### Problem set:
• 1. According to the passage on the interest rate swap, on what date does the swap mature?
• 2. Extend the passage on the interest rate swap, picking up after its final sentence.

### Selected extract:
--

During the first quarter of Fiscal 2011, the Company entered into a fixed-to-floating interest rate swap designated as a fair value hedge to mitigate its exposure to changes in the fair value of the Company’s Euro Debt due to changes in the benchmark interest rate. The interest rate swap, which matures on October 4, 2013, has an aggregate notional value of €209.2 million and swaps the 4.5% fixed interest rate on the Company’s Euro Debt for a variable interest rate equal to the 3-month Euro Interbank Offered Rate plus 299 basis points. The Company’s interest rate swap meets the requirements for shortcut method accounting. Accordingly, changes in the fair value of the interest rate swap are exactly offset by changes in the fair value of the Euro Debt. No ineffectiveness has been recorded during the first quarter of Fiscal 2011.

--

### Exercise data:

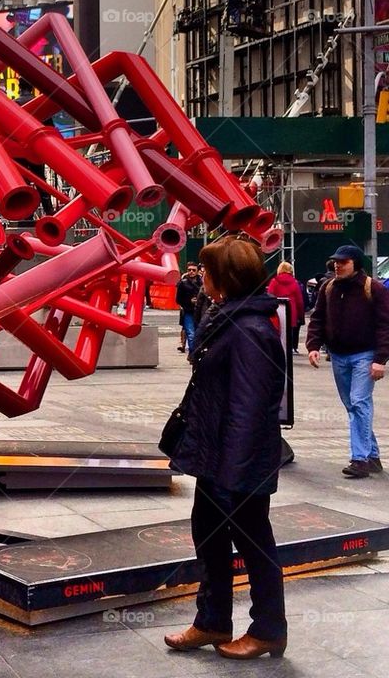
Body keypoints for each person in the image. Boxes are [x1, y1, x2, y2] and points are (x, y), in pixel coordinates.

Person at [164, 235, 288, 660]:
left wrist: (232, 474)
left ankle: (269, 629)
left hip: (239, 463)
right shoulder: (228, 318)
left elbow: (250, 408)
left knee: (254, 544)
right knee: (209, 537)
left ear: (225, 277)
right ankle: (212, 620)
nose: (202, 279)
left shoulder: (250, 330)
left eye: (208, 272)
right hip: (216, 456)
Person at [306, 244, 389, 479]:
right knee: (352, 405)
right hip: (338, 355)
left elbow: (385, 325)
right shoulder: (328, 287)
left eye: (343, 262)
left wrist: (380, 359)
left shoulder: (374, 288)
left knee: (359, 402)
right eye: (336, 261)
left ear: (356, 264)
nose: (337, 265)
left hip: (365, 354)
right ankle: (372, 455)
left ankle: (360, 459)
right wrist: (313, 346)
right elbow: (318, 318)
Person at [267, 262, 306, 355]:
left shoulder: (274, 281)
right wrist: (300, 315)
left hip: (276, 311)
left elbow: (269, 296)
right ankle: (290, 349)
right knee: (289, 333)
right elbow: (299, 301)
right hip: (291, 311)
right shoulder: (295, 282)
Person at [175, 262, 202, 352]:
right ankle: (192, 353)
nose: (191, 272)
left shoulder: (202, 282)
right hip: (188, 311)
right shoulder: (183, 283)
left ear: (197, 271)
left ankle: (195, 352)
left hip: (200, 312)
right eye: (189, 270)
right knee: (191, 334)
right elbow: (178, 299)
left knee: (199, 333)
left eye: (193, 270)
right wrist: (189, 301)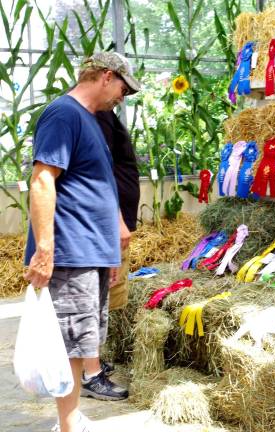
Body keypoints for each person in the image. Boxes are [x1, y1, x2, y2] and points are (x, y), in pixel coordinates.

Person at [24, 52, 140, 432]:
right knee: (70, 340)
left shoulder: (89, 120)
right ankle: (68, 424)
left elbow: (97, 188)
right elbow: (43, 181)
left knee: (81, 340)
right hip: (71, 252)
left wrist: (110, 248)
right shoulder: (64, 114)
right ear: (107, 76)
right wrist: (44, 250)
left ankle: (70, 417)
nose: (123, 96)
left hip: (91, 250)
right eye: (123, 87)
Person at [78, 106, 140, 401]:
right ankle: (90, 373)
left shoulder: (102, 115)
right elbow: (100, 174)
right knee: (97, 300)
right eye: (121, 87)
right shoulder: (96, 116)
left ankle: (91, 363)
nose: (122, 96)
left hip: (111, 224)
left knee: (104, 300)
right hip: (107, 227)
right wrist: (116, 222)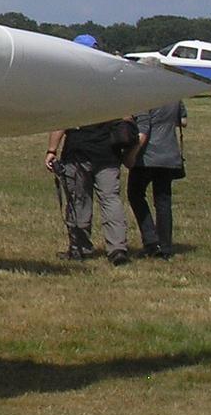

--

### Response list:
• 1. October 4, 2013

• 2.
As of July 3, 2010, other than the aforementioned fixed-to-floating interest rate swap contract related to the Company’s Euro Debt, there have been no significant changes in the Company’s interest rate and foreign currency exposures or in the types of derivative instruments used to hedge those exposures.
 
Investment Risk Management
 
As of July 3, 2010, the Company had cash and cash equivalents on-hand of $345.8 million, primarily invested in money market funds, time deposits and treasury bills with original maturities of 90 days or less. The Company’s other significant investments included $644.9 million of short-term investments, primarily in treasury bills, municipal bonds, time deposits and variable rate municipal securities with original maturities greater than 90 days; $74.0 million of restricted cash placed in escrow with certain banks as collateral primarily to secure guarantees in connection with certain international tax matters; $69.2 million of deposits with maturities greater than one year; $2.3 million of auction rate securities issued through a municipality and $0.4 million of other securities.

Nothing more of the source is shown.